— Goal of the exercise —
Reproduce the data below word for word, setting aside any picture it holds.

— Data listing —
•••••
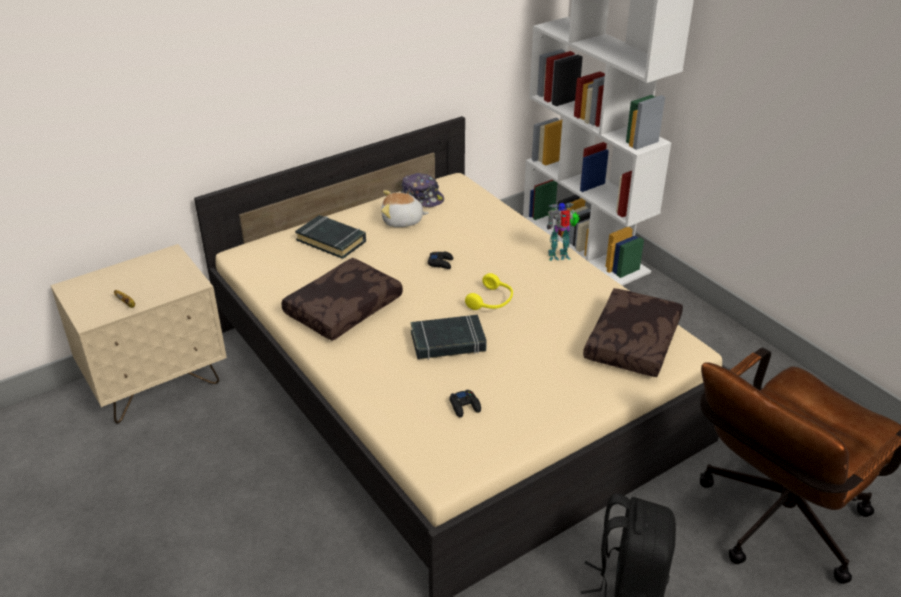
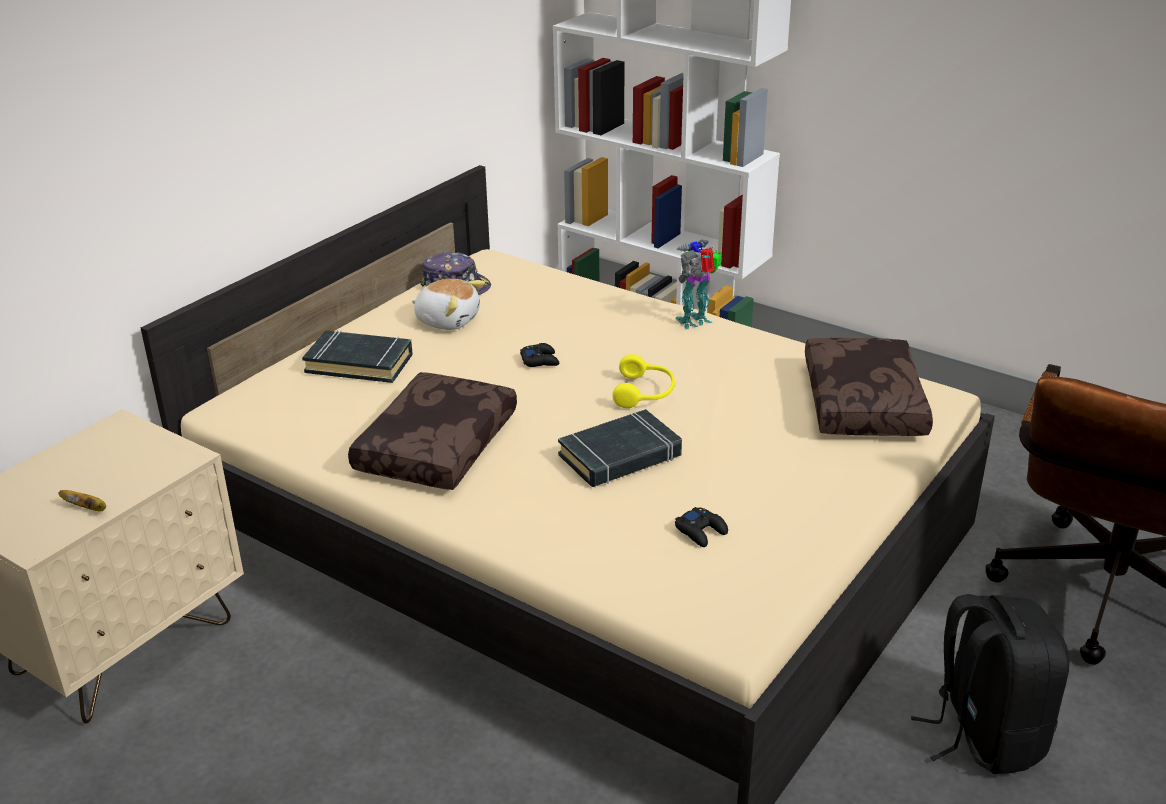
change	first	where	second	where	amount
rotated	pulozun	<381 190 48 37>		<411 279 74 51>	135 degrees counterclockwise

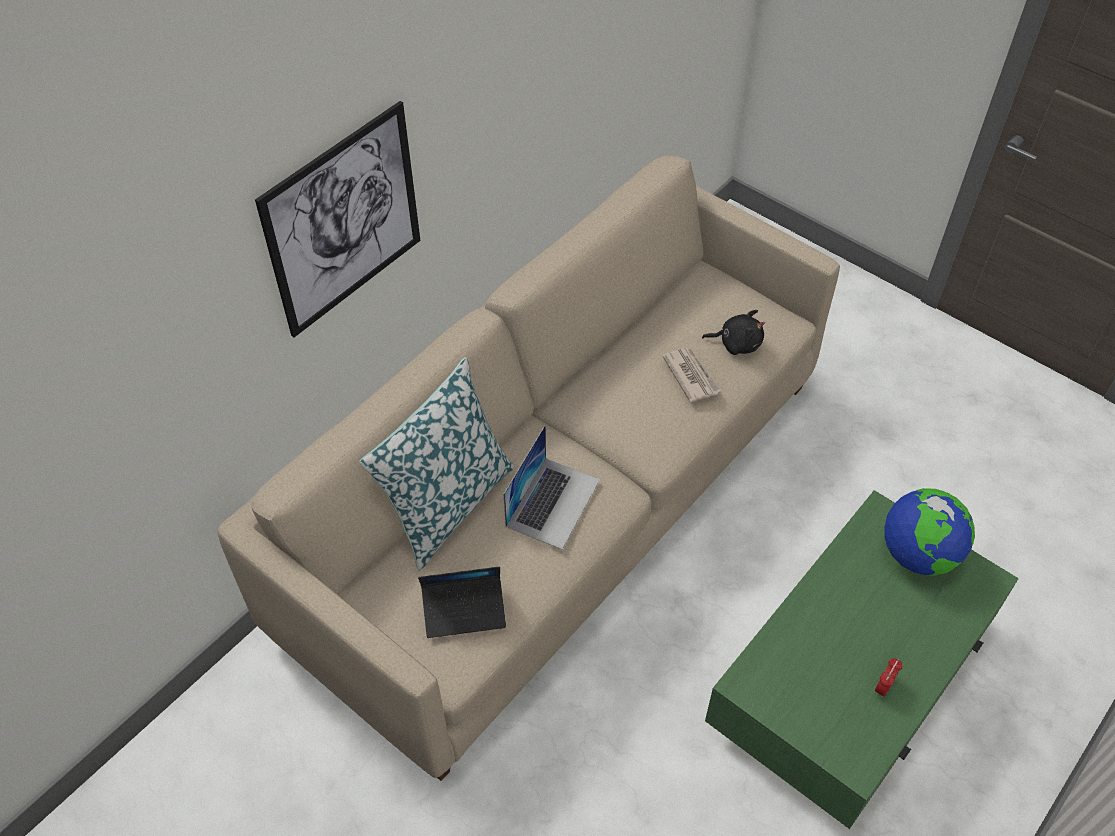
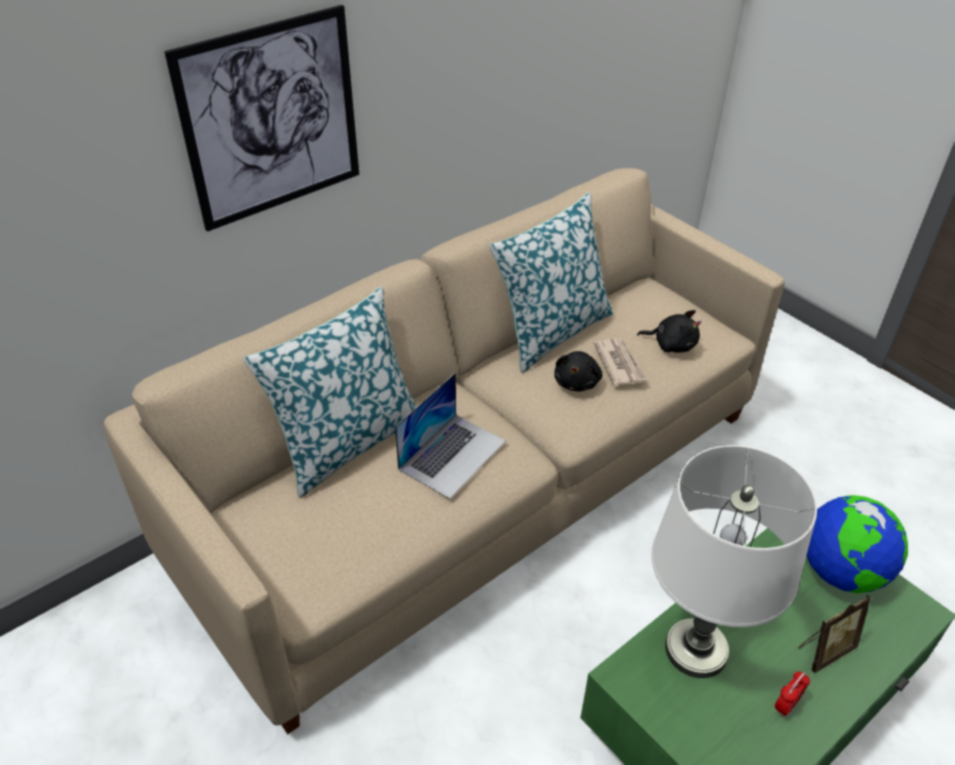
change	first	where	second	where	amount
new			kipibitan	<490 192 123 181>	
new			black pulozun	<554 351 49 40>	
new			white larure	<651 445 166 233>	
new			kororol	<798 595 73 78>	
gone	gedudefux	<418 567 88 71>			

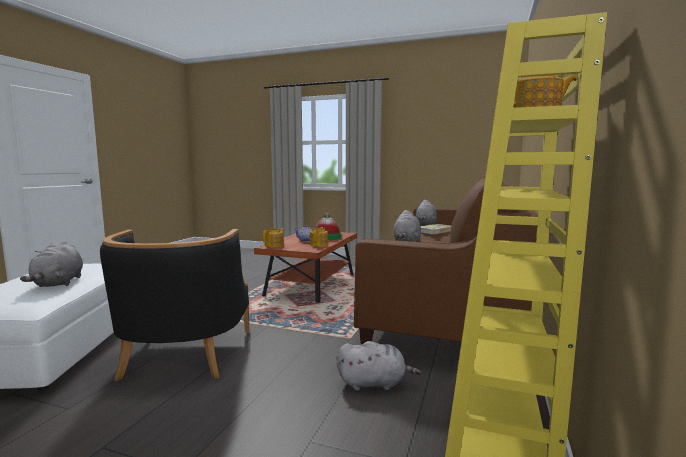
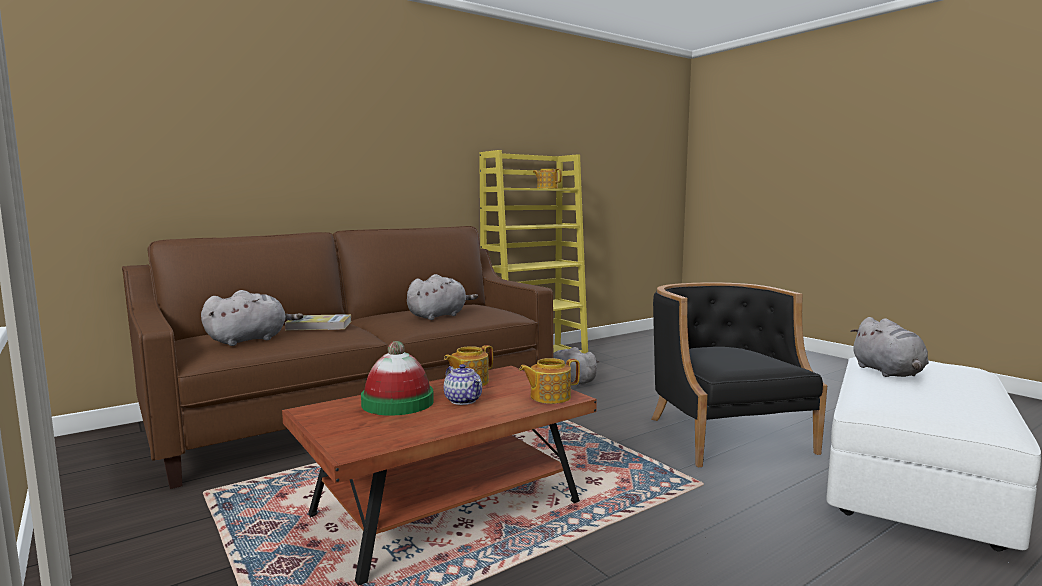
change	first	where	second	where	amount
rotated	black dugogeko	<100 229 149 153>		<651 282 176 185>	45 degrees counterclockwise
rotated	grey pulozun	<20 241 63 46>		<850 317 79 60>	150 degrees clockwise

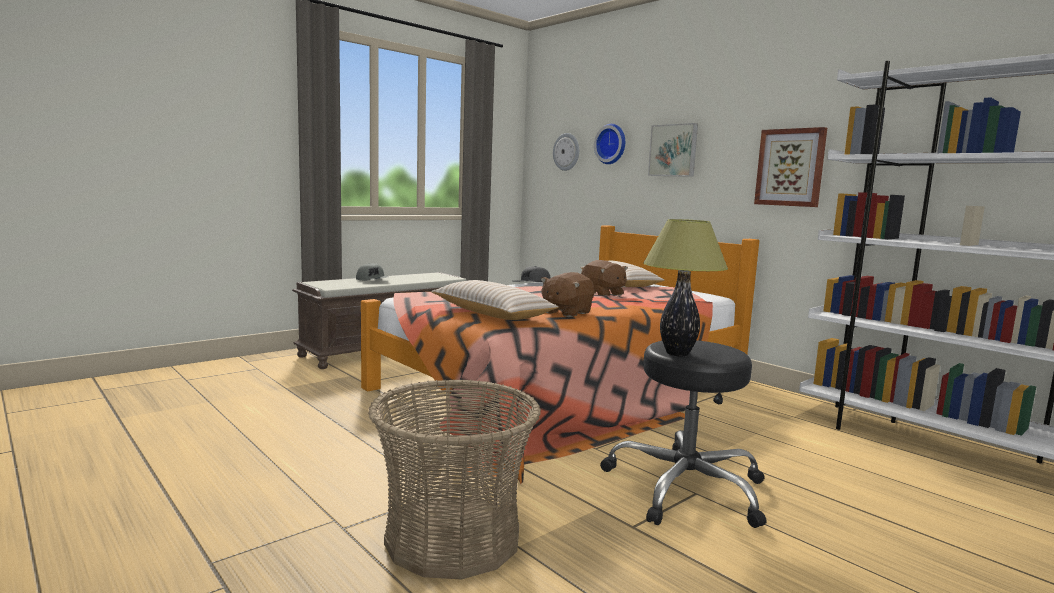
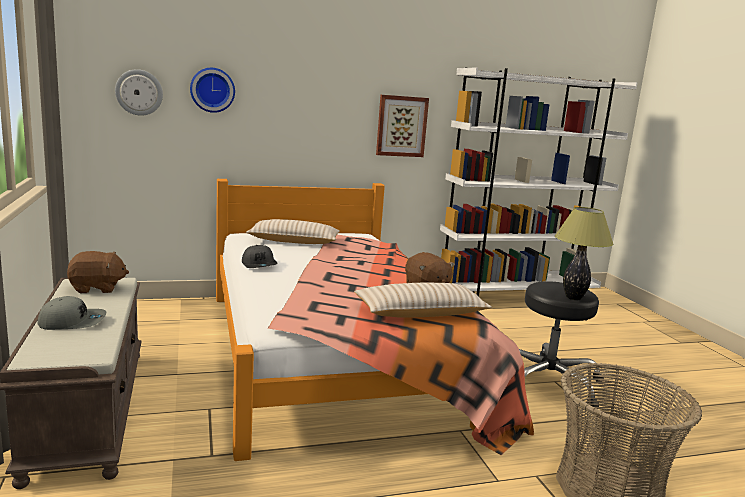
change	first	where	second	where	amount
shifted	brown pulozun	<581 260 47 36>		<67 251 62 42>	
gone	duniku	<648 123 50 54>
•••••
— Task answer —
change	first	where	second	where	amount
rotated	pulozun	<381 190 48 37>		<411 279 74 51>	135 degrees counterclockwise

change	first	where	second	where	amount
new			kipibitan	<490 192 123 181>	
new			black pulozun	<554 351 49 40>	
new			white larure	<651 445 166 233>	
new			kororol	<798 595 73 78>	
gone	gedudefux	<418 567 88 71>			

change	first	where	second	where	amount
rotated	black dugogeko	<100 229 149 153>		<651 282 176 185>	45 degrees counterclockwise
rotated	grey pulozun	<20 241 63 46>		<850 317 79 60>	150 degrees clockwise

change	first	where	second	where	amount
shifted	brown pulozun	<581 260 47 36>		<67 251 62 42>	
gone	duniku	<648 123 50 54>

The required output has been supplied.